= HB11 Energy =

Australian fusion energy company

HB11 Energy is a startup company noted for its HB11 Fusion Reactor concept. It developed HB11 laser-based fusion energy technology, which is capable of producing safe and clean energy through the fusion of hydrogen and boron-11 using high-power lasers. The Sydney-based firm is Australia’s first and only fusion energy company. Its founders claim that it is the only company in the world that successfully demonstrated the possibility of hydrogen-boron fusion with lasers.

==History==
The concept of HB11 fusion was pioneered by Professor Heinrich Hora, whose theoretical work since the 1970s laid the foundation for laser-induced fusion using non-thermal mechanisms. Hora founded HB Energy based on this work in partnership with material scientist Warren McKenzie. The advent of Chirped Pulse Amplification (CPA), a Nobel Prize-winning laser technology developed by Donna Strickland and Gérard Mourou, enabled the high-intensity laser pulses necessary to initiate the HB11 reaction. This breakthrough allowed experimental validation of Hora's theories and led to the establishment of HB11 Energy. In 2022, HB11 successfully demonstrated the world's first non-thermal fusion reactions using high-power lasers, creating ten times more than what was projected.

==Concept==
HHB11 Energy's technology is drastically different from the conventional nuclear fusion process, which normally involves heating hydrogen isotopes to millions of degrees. Unlike the conventional deuterium-tritium (D-T) fusion, which produces high-energy neutrons and radioactive waste, the HB11 reaction is aneutronic, meaning it does not emit neutrons and thus avoids many of the safety and environmental concerns associated with traditional nuclear energy. The reaction yields three alpha particles (helium nuclei) per fusion event, which can be directly converted into electricity using advanced energy conversion systems, bypassing the need for steam turbines.

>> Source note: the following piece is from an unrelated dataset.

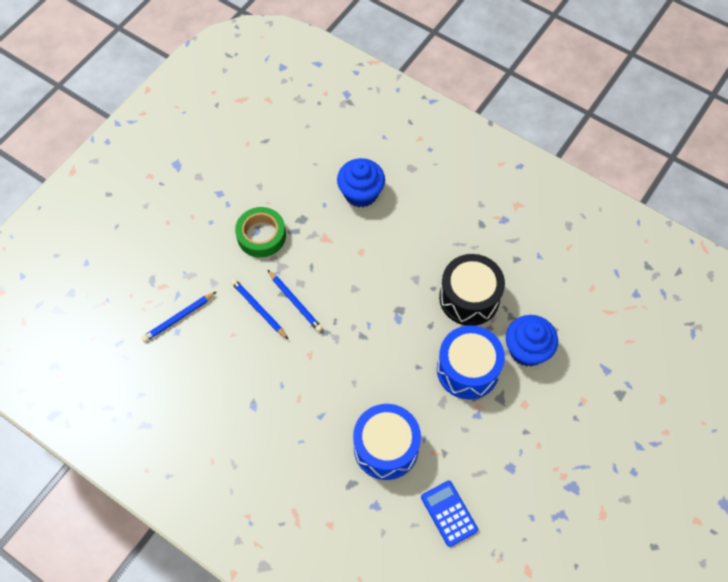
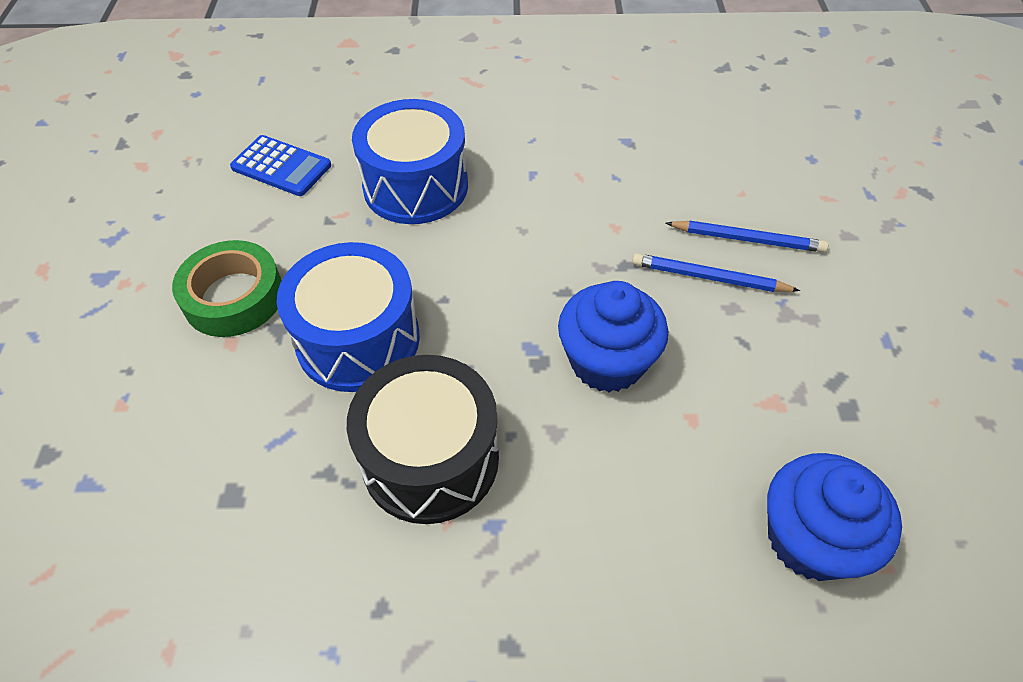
camera: 145 degrees right, 10 degrees down
(178, 318) = (830, 172): blue pencil -> none
(261, 235) = (873, 340): green tape -> green tape (234, 297)
(527, 350) = (265, 430): blue cupcake -> blue cupcake (607, 361)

HB11 Energy's approach diverges from mainstream fusion efforts such as ITER, which rely on magnetic confinement of superheated plasma. Instead, HB11 employs inertial confinement fusion (ICF) using ultra-short, high-power laser pulses to accelerate hydrogen nuclei into boron-11 targets. Recent research has demonstrated that suprathermal effects—non-equilibrium particle distributions—can lower the temperature threshold for ignition, making the reaction more feasible than previously thought. This has spurred a global movement, with the PROBONO project involving 88 researchers across 27 countries to advance hydrogen-boron fusion technologies.

The fuel used—hydrogen and boron—is abundant and widely available, and the reactor design avoids the complexities of handling radioactive materials. Moreover, the direct conversion of alpha particle energy into electricity could lead to highly efficient power generation systems. A technoeconomic assessment published in the Journal of Fusion Energy claimed that if net energy gain can be achieved, HB11 reactors could be dramatically simpler and safer than D-T fusion reactors, with lower operational costs and minimal environmental impact. Also, HB11 claims that its process does not try to heat fuels to impossibly high temperatures, allowing them to sidestep all scientific challenges that have hindered fusion energy back for more than half a century.

While HB11 fusion technology presents potential as a clean energy solution, it also faces significant scientific and engineering challenges. It still struggles in terms of achieving net energy gain, and the advanced precision required in laser targeting and HB11 Energy maintains that particle acceleration requires continued technological innovation. Unlike conventional deuterium-tritium fusion, HB11 fusion demands ultra-precise laser targeting and particle acceleration to initiate reactions without relying on extreme thermal conditions—a method still in early experimental stages. To address these challenges, the company has initiated several active collaborations with global partners to accelerate the path toward viable HB11 fusion technology. For instance, in December 2024, HB11's partnered with ELI ERIC, the world's largest high-power laser infrastructure provider, to co-develop micro-structured laser targets and diagnostic tools essential for precision laser-matter interaction experiments—critical to HB11's non-thermal fusion approach.

There is also HB11's collaboration with Defence Trailblazer and the University of Adelaide’s DualTech-USPL group in an $8.2 million initiative to commercialize a first-of-its-kind ultra-short pulse laser.